Word for word, set down every line of the entries below from the line with "[source,shell]" to the line with "Start everything with", including both, and no other line.

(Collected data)

···

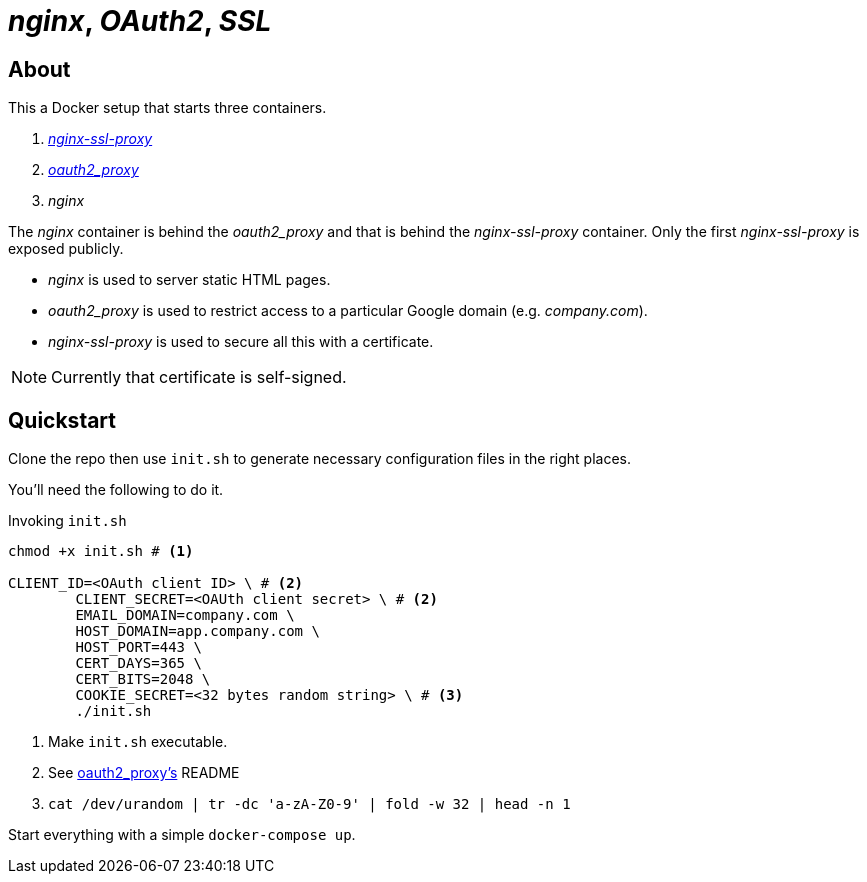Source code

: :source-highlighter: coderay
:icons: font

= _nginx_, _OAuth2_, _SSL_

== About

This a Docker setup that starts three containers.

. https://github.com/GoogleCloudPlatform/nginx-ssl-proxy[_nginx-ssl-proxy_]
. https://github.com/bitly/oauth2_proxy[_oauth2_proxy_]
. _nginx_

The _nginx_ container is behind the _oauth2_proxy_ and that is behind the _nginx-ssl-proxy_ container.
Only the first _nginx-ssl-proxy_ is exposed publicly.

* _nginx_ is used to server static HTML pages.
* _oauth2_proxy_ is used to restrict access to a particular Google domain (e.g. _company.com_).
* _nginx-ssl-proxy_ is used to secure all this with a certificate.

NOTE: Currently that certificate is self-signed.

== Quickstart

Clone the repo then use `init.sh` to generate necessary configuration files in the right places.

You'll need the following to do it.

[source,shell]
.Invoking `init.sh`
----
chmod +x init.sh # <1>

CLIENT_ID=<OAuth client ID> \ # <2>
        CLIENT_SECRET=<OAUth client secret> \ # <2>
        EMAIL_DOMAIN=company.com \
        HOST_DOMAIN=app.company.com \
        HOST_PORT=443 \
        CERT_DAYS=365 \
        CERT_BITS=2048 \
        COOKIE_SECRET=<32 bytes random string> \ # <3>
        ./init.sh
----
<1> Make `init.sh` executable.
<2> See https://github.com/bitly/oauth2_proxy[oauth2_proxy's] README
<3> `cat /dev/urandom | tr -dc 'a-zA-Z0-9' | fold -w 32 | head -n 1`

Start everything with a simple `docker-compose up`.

···

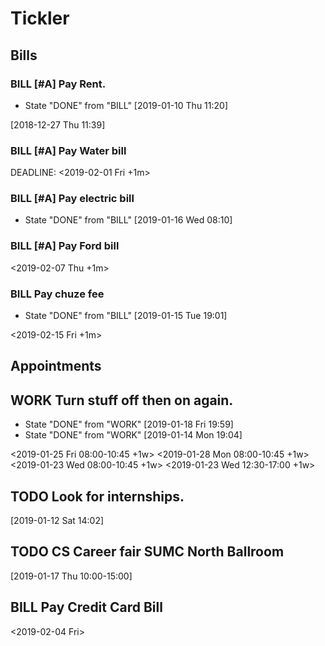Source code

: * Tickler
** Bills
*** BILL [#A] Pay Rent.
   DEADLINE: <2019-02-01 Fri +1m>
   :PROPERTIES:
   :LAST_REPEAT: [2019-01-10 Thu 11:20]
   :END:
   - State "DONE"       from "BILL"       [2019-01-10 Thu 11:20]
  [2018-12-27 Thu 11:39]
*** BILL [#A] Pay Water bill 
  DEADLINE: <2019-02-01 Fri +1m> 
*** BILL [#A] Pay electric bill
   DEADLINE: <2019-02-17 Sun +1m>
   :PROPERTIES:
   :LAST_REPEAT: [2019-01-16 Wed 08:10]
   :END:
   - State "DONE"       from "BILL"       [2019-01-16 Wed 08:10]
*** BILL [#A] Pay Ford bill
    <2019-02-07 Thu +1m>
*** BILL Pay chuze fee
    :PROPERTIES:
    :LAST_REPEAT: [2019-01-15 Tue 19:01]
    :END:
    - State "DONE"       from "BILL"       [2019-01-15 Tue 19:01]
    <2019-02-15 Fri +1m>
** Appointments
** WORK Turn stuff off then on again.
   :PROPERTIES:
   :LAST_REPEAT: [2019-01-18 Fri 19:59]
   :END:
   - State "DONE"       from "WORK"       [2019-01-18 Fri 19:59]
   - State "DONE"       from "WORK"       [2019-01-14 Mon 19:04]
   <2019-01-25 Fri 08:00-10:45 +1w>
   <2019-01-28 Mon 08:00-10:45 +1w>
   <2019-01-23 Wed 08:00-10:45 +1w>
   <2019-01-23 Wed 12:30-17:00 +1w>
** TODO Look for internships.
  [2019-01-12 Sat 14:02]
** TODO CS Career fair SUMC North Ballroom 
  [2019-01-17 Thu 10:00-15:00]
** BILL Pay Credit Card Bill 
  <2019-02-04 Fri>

···

__Exercise answer__
[source,shell]
.Invoking `init.sh`
----
chmod +x init.sh # <1>

CLIENT_ID=<OAuth client ID> \ # <2>
        CLIENT_SECRET=<OAUth client secret> \ # <2>
        EMAIL_DOMAIN=company.com \
        HOST_DOMAIN=app.company.com \
        HOST_PORT=443 \
        CERT_DAYS=365 \
        CERT_BITS=2048 \
        COOKIE_SECRET=<32 bytes random string> \ # <3>
        ./init.sh
----
<1> Make `init.sh` executable.
<2> See https://github.com/bitly/oauth2_proxy[oauth2_proxy's] README
<3> `cat /dev/urandom | tr -dc 'a-zA-Z0-9' | fold -w 32 | head -n 1`

Start everything with a simple `docker-compose up`.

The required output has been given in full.